„Deutschlands Kanzlerin geht die sehr schlimmen Finanzprobleme der Eurozone gefühlsmäßig statt mit dem Verstand an, ignoriert die finanziellen Realitäten und beharrt darauf, dass Deutschland die Eurozone unterstützt, egal was das kostet. Aber bezahlen muss nicht die Kanzlerin: Sie sind es, deren Steuergelder in dem schwarzen Loch namens Griechenland versenkt werden. Wollen Sie das wirklich?“
Kein Text von uns ist das, darum die Gänsefüßchen. Er stammt aus der „Frankfurter Allgemeinen Zeitung“ vom Freitag, unter der Überschrift „Botschaft an das deutsche Volk“. Auch kein Text der Frankfurter Kollegen, sondern eine bezahlte Anzeige, deren Anfang – es geht dann im gleichen Sinn munter weiter – wir hier aus dem Englischen übersetzt haben. Die „Message to the German people“ auf einer Viertelseite der angesehenen Tageszeitung wird den Inserenten um die 27.500 Euro gekostet haben, oder besser gesagt 24.000 Pfund Sterling.
Die Griechen retten
Denn unter der Anzeige finden wir eine E-Mail-Adresse aus dem Vereinigten Königreich, eine Londoner Adresse und einen Firmennamen. „Marchessini & Co., London“ findet sich freilich in keinem elektronischen Unternehmensregister aus Großbritannien. Die angegebene Adresse bezeichnet ein nobles Sträßchen im Stadtteil Belgravia, ein paar Häuser weiter lebte jahrzehntelang der Flottenadmiral Louis Mountbatten, Onkel und Ziehvater von Prinz Philip. Unter „Marchessini“ gibt es da auch eine Telefonnummer, wo niemand abhebt.
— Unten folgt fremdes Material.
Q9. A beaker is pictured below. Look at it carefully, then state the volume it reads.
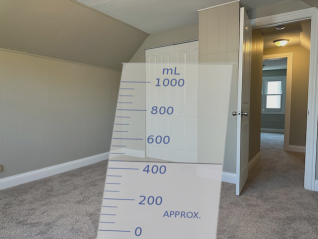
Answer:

Und während der recherchierende Journalist dem melodischen Summton des britischen Freizeichens lauscht, findet er im Internet die Site www.marchessini.co.uk : Auf diesem Weg erfahren wir endlich alles über den klugen Briten, der uns und unser Geld vor Merkel und den Griechen retten will.
Demetri Marchessini heißt er, mit vollem Namen Demetri Panaghi Marchessini, wie wir (hier ohne Adresse) im Londoner Telefonbuch lesen. Zwei sehr griechische Vornamen, das ganze in italienischer Schreibweise, und aus der Selbstdarstellung von Herrn Marchessini erfahren wir neben vielem anderen, dass er als Kind und als Student in den USA gelebt hat. Ein Blogger wie so viele, global, jung-dynamisch, internet-affin, ökonomisch konservativ und ansonsten allem Neuen aufgeschlossen? Nicht so ganz.
Marchessini, auch das erzählt er uns Usern, ist 77 Jahre alt. Sein Foto auf der Site zeigt einen sympathischen Mittvierziger mit einem Geschäftsanzug im Schnitt der frühen Siebzigerjahre. Demetri Marchessini, das teilt er uns mit, hat ein vielfältiges Leben in der Wirtschaft hinter sich: erst im internationalen Schiffsgewerbe, dann im Banking; außerdem hat er in der internationalen Bridge-Szene eine Rolle gespielt. Und in letzter Zeit hat dieser ehemalige Assistent oder Konkurrent der Onassis und Niarchos „seine Energien darauf konzentriert, Erkenntnisse zusammenzustellen über die Welt, die er vor sich sieht“.